Filos. Teol. Mor. A vontade não adere ao bem, entrevisto e proposto pela inteligência, de modo necessário e constante. Entre ela e o ideal moral interpõem-se múltiplas tendências divergentes, inúmeras resistências e solicitações contraditórias. Precisamente o Hábito, com sua conformidade e constância, vem corrigir a versatilidade da vontade. Já Aristóteles preconizava a aquisição de bons hábitos para garantir o cumprimento da ordem moral. Enquanto conservam a flexibilidade do espírito que os fez nascer, isto é, enquanto escapam à tentação do automatismo e da rotina, os H. revelam a presença ativa da inteligência e da vontade que nelas vivem incorporadas. Adquiridos por um esforço consciente e voluntário, são como que o corpo da virtude (H. bons) ou do vício (H. maus); aumentam, por isso, o mérito ou demérito dos atos que neles procedem. 

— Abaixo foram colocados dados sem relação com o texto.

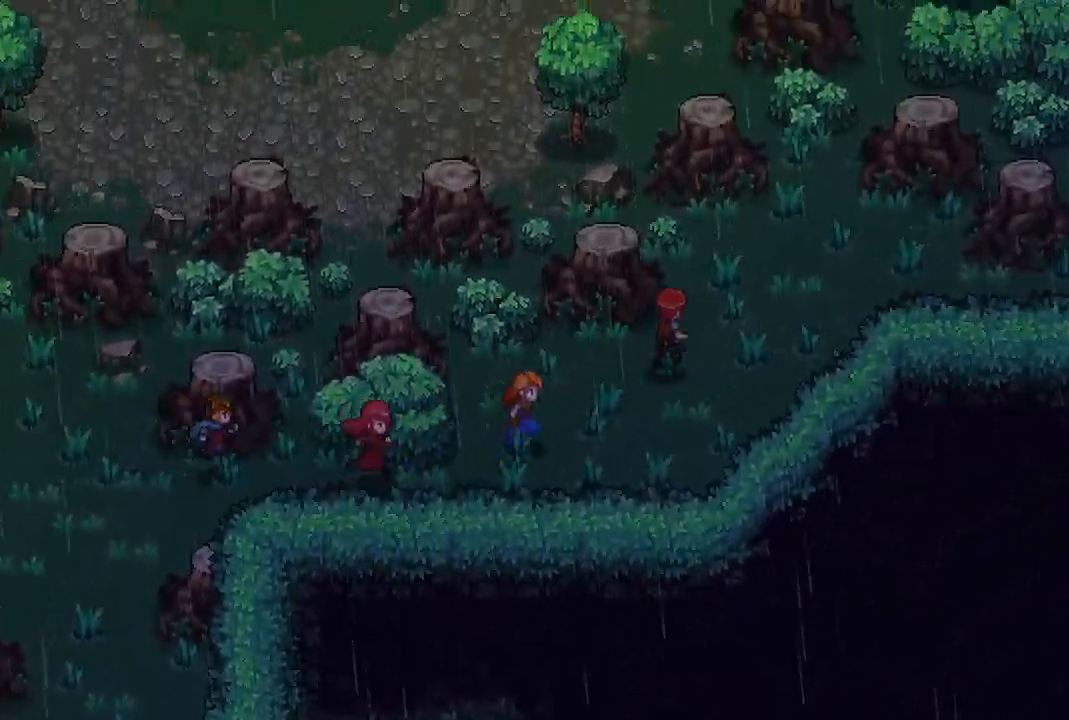
{"buttons": [], "left_stick": "right", "right_stick": "center", "events": [[300, "left_stick", "right"]]}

Ped. A importância pedagógica do Hábito é manifesta rompendo a inércia, a indiferença, a indeterminação original das faculdades. O Hábito, à semelhança de um canal, fá-las avançar com maior segurança e rapidez, em direção ao seu objeto natural, para a sua perfeição final. Daí que o papel da educação consista essencialmente em promover e facilitar a aquisição de bons Hábitos por parte dos educandos, de modo a apetrechá-los convenientemente para as exigências da vida. Também se compreende que o esforço educativo comece desde a mais tenra infância pelas condições excepcionais de disponibilidade e plasticidade que aí se oferecem. À maneira de um peso interior (Escoto), como uma força de gravidade psicológica, que dá poder ao querer (Ricouer), o H. comunica intensidade, imprime firmeza e constância às nossas ações e atitudes. É ele que explica uma mentalidade, uma especialização. Poderoso fator de unidade e coerência, torna-se imprescindível na formação do caráter e da personalidade. O importante está em que a vontade nunca perca o domínio que sobre ele deve ter, não permitindo que se torne fim de si mesmo, que se degrade em pura rotina ou que se transforme num mero automatismo psicológico. Enquanto acumula e conserva as experiências do passado, para de novo as utilizar, sempre que as circunstâncias o exijam, o H. revela-se também não só condição essencial do progresso como ainda sua força impulsionadora. Por um lado, corrigindo os erros, as hesitações, os movimentos inúteis, subtraiu o homem às dificuldades e incertezas de um perpétuo começar; por outro, libertando a atenção, deixa-a livre para novas funções, porventura mais importantes.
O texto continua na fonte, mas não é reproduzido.